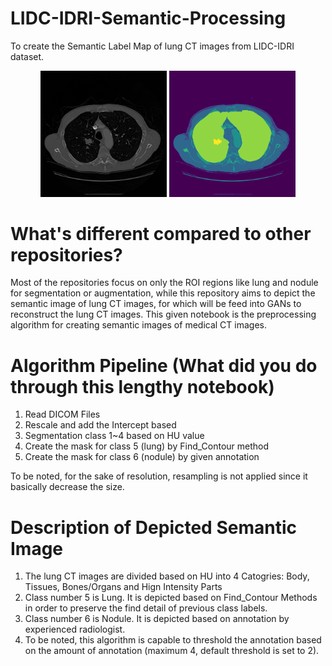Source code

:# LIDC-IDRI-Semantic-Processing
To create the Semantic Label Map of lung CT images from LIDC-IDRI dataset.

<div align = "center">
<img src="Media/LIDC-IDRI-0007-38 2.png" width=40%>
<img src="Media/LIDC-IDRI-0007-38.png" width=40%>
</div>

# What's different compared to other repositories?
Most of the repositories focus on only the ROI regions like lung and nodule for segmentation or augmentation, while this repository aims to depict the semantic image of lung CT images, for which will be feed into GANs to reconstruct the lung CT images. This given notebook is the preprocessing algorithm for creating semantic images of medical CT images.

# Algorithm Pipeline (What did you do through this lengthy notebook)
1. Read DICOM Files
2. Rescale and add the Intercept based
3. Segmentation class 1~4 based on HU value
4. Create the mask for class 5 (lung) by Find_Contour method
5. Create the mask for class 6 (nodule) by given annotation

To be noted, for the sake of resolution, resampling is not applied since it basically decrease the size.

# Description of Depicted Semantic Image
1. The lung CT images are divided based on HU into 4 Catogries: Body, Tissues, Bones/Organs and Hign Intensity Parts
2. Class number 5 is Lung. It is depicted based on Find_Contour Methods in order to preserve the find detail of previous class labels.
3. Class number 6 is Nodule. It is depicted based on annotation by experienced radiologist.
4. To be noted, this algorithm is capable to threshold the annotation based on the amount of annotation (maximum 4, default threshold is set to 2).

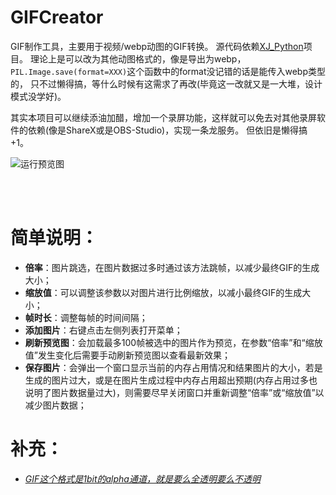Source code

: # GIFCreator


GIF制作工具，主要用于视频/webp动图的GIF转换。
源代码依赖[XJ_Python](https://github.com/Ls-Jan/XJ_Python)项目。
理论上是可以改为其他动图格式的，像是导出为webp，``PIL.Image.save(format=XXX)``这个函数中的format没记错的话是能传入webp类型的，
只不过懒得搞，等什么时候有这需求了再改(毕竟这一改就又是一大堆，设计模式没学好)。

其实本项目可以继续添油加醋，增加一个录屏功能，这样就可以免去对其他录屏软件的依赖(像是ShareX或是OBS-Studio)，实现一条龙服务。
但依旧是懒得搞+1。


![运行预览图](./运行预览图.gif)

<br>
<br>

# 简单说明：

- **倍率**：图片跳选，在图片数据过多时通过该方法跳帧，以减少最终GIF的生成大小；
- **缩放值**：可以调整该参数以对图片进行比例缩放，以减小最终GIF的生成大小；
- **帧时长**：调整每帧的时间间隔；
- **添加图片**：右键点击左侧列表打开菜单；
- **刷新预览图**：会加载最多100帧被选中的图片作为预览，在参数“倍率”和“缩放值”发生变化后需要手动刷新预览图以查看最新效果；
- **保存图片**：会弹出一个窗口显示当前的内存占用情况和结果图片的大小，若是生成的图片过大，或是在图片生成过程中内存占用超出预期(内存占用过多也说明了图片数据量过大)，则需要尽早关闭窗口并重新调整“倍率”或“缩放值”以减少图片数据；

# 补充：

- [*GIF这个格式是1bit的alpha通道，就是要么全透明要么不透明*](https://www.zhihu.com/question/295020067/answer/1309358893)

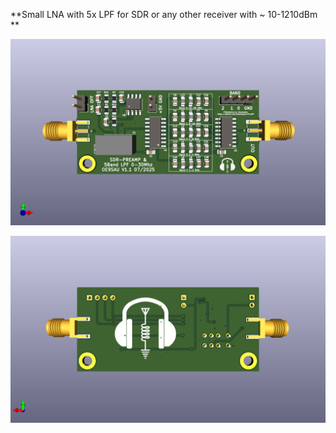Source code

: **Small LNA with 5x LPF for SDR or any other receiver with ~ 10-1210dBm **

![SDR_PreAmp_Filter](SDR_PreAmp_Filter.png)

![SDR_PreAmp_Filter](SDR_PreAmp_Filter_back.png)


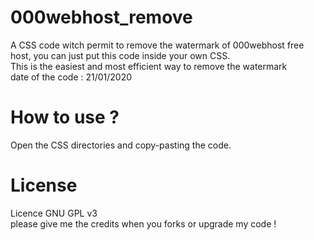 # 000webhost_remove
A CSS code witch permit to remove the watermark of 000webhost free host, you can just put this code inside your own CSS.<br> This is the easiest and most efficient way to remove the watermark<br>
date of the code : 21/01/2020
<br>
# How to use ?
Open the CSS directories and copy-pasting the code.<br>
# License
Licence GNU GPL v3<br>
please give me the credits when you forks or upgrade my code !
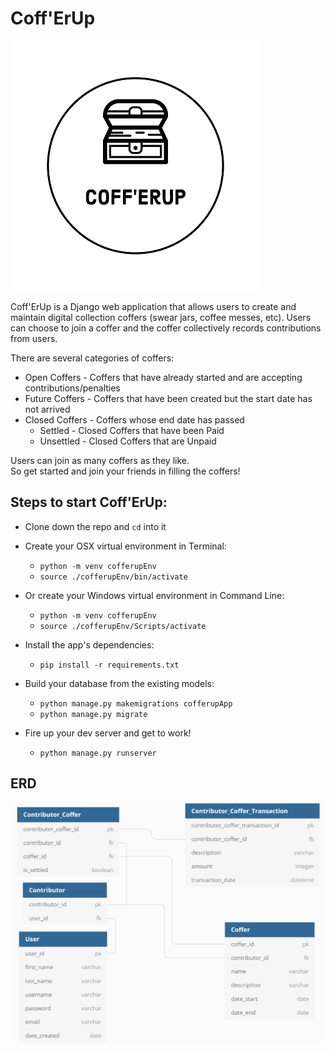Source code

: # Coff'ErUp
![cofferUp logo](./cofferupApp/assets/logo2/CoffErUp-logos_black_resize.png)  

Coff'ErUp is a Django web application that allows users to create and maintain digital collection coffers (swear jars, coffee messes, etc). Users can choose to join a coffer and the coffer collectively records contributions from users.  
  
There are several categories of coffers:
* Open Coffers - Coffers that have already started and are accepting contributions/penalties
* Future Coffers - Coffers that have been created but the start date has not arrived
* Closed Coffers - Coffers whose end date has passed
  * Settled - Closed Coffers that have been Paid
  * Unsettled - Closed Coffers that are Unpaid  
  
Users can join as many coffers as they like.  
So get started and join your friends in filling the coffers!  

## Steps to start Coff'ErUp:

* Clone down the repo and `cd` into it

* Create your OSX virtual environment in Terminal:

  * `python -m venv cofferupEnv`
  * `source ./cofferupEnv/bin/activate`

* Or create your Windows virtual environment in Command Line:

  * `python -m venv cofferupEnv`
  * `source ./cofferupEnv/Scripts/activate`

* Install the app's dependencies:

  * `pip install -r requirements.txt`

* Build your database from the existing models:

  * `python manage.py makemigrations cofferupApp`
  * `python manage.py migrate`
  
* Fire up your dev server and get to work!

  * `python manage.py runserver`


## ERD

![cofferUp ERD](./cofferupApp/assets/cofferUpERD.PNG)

════

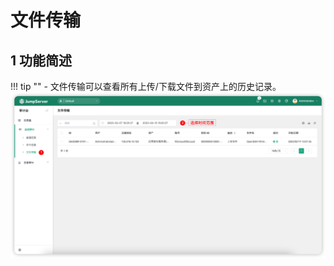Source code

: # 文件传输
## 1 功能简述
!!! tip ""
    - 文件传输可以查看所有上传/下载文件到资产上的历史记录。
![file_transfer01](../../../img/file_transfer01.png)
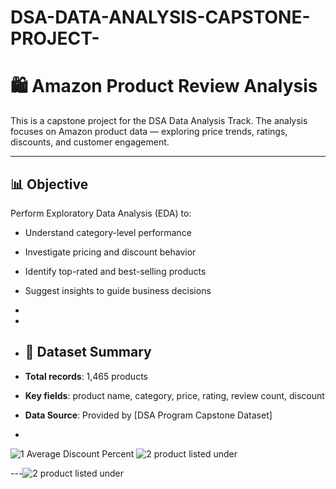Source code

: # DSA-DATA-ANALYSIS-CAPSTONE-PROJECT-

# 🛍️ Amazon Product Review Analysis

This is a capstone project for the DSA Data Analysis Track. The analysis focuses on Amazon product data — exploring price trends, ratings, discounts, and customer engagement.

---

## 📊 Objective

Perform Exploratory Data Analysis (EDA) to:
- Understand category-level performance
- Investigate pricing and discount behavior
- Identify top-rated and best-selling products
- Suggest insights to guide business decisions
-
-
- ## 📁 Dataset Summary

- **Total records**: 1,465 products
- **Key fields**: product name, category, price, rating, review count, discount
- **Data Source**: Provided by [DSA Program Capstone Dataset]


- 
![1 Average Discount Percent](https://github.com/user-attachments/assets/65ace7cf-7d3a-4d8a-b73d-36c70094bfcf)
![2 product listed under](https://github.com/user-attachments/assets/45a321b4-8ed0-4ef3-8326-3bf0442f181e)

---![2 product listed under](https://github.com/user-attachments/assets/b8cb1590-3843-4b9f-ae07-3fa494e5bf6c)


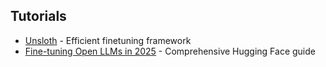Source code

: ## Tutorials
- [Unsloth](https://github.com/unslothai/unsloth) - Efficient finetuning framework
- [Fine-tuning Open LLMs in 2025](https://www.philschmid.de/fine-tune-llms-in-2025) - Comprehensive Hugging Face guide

════

## [How to complete this task]
Which lines above run from the one containing "1. Read DICOM Files" down to the one containing "5. Create the"? Repeat exactly those, both ends included, and nothing else.

## [Output]
1. Read DICOM Files
2. Rescale and add the Intercept based
3. Segmentation class 1~4 based on HU value
4. Create the mask for class 5 (lung) by Find_Contour method
5. Create the mask for class 6 (nodule) by given annotation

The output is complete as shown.